Responding to photographs, the small talk, don’t sweat it sister, say what you feel or not. Liz, I cannot imagine you ever feeling awkward about responding to anything, as articulate as you are, this post was very interesting.

Oh, I forgot to tell you, two of my sisters once had “glamour” shots made. OMG, they were the worst photos I have ever seen. The makeup artists put so much makeup on them that their faces were cracking in the pictures, and they were both laughing so hard--because they knew that they looked awful--that those lousy pics, sometimes we will drag them out and laugh like fools together.

"ME" Liz Strauss said...

Hi Lori,
It's not the photos I don't like. It's the people looking at me, waiting for a response. I write much better than I do small talk.

Give me a single photo and a glass of wine and I can spend hours looking at it and thinking about it. Look at me while I'm doing that and I get really nervous.

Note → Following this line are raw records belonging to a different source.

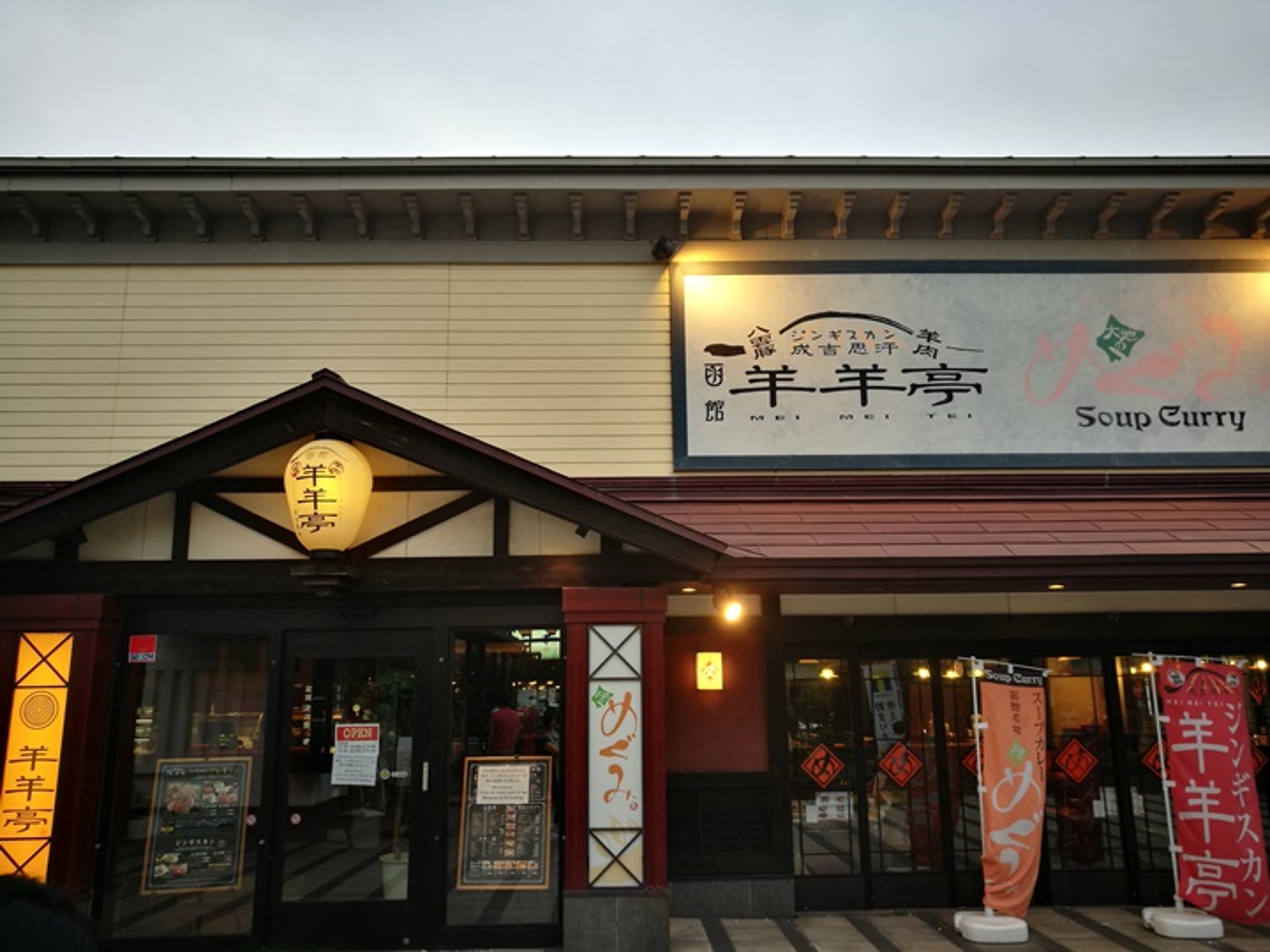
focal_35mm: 27
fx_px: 991
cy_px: 476
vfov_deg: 51.4
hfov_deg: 65.3
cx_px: 635
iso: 64
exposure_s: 1/50
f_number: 2.2
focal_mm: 4.5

Where were you when they got the glam pix taken?

smiles,
Liz

Anonymous said...

Liz:
Writing an essay where we not only try to reflect on a specific feeling, but also try to get at what we might be experiencing as a certain sense of angst with something, is not an easy thing to do. For me, the process starts off as a feeling of agitation. It takes me a few days to really figure out what I am attributing certain feelings to. But once I've gone through that, the writing sometimes comes fast and furious, but even still, shaping the essay into its final form can take some doing.
"Photo Small Talk," is both a loving, and lovely, well-written essay expressive of the human voice that comes from deep within. There is so much here that I find I can relate to as I often feel the same way when people show their photos to me, especially when I hardly know them. I like your "coping mechanisms" for dealing with these kinds of situations. Focusing on the details, looking at the eyes, the humaness of simple recognition that we're all part of one big cosmic family that stretches from the photo to eternity, is what makes this writing so affirming and connected.
Scot

"ME" Liz Strauss said...

Scot,
You take so long to write your essays, yet your comments are such beautifully written expressions of humanity. I read what you write on other sites as well and they are always well-thought, well-expressed and tailored exactly to the person and the piece you are commenting on.

I find that amazing and so special.

Liz

Anonymous said...

great subject. I'm almost incapable of looking at other folks photos. it's like being at church and having to get up and read aloud or sing. I'll try looking at the eyes. (actually, that might help me talk to others as well, since I have trouble doing that as well.)

I hate posing for photos. Everyone gets stiff and fake. When photoing others, I like to catch them off guard. Then there's some real life in it. My Dad counts odd numbers, like 5, 4 8, 2 6 and then take the photo. I love that.